Arsenal Tula were relegated last season, whereas Tom Tomsk narrowly missed promotion after losing their promotion/relegation playoff matchup against Ural Yekaterinburg. Before this season kicked off both clubs were considered as likely promotion candidates for this season. Another candidate was FC Tosno—located in the Leningrad oblast, many journalists and football fans were hoping that the club could finally provide Zenit Saint Petersburg with a local rival—but Tosno has had a tough season so far, and is currently in 17th place, and in the relegation zone to the Professional Football League—Russia’s third division.

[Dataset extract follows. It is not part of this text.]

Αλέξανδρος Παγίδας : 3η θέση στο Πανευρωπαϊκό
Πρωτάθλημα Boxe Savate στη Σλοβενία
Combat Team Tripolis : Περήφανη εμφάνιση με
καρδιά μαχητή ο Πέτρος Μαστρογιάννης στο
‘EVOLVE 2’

But Gazovik Orenburg has taken the FNL by storm so far, and as championat.com’s Anton Mikhashenok writes, much of Gazovik’s success comes down to the fact that Orenburg have one of the most “stylish coaches not just in the Football National League, but indeed in all of Russian football” in the former FC KAMAZ Naberezhnye Chelny player Robert Yevdokimov.

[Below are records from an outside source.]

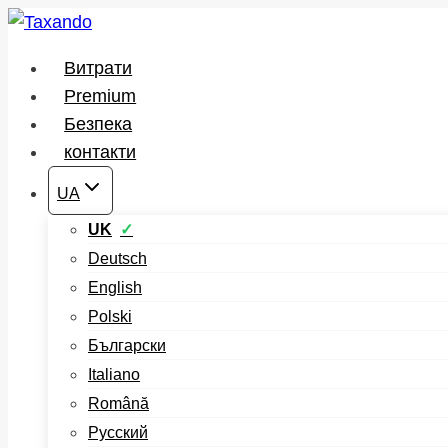
Перейти
до
Витрати
вмісту
Premium
Безпека
контакти
UA
UK
Deutsch
English
Polski
Български
Italiano
Română
Русский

The 45-year-old Yevdokimov has Gazovik playing in a tactical formation that switches between 4-3-3 and 4-4-2, and his approach is to set up a game so that in the final stage of the attack the team has several options to score goals. Yevdokimov states that: “my job is to tell players what to do to get inside the penalty box, but inside the penalty box it is up to individual players and their skills to create goals.” Gazovik also avoids the possession game; against Spartak-2 for example Gazovik’s possession was 36%, as the Yevdokimov has its players set up for quick counter attacks.
While Yevdokimov leads the Gazovik revolution that will hopefully result in the club’s promotion in the spring, Gazovik’s management is working hard to bring the club’s infrastructure to the level required to compete in the Russian Premier League. Currently Gazovik are competing in the small but stylish Gazovik Stadium. The stadium has been recently expanded to hold 10,500 fans, and whilst still small it would meet requirements set forth by the Russian Premier League.
Furthermore, Gazovik are owned by Gazprom’s subsidiary company LLC Gazprom-Orenburg, which owns several operations in the Orenburg oblast including Europe’s largest gas refinery, and has made steady investments into the infrastructure of the club with the goal to reach promotion to the Premier League.
Travel times, and logistics make the FNL the world’s toughest football league, and Yevdokimov’s job will now be to stabilize Gazovik’s position, and to hold on to the seven-point lead throughout the spring to secure Orenburg’s promotion to the Russian Premier League. The last two years Gazovik narrowly lost out on the promotion playoffs as the club finished fifth in 2014, and 2015. Back then, however, the Russian Premier League was not part of the club’s expectations as Gazovik still lacked the necessary infrastructure required by the Premier League. But with the recent stadium expansion completed, Gazprom will expect that Yevdokimov can deliver another top division club to the Gazprom family.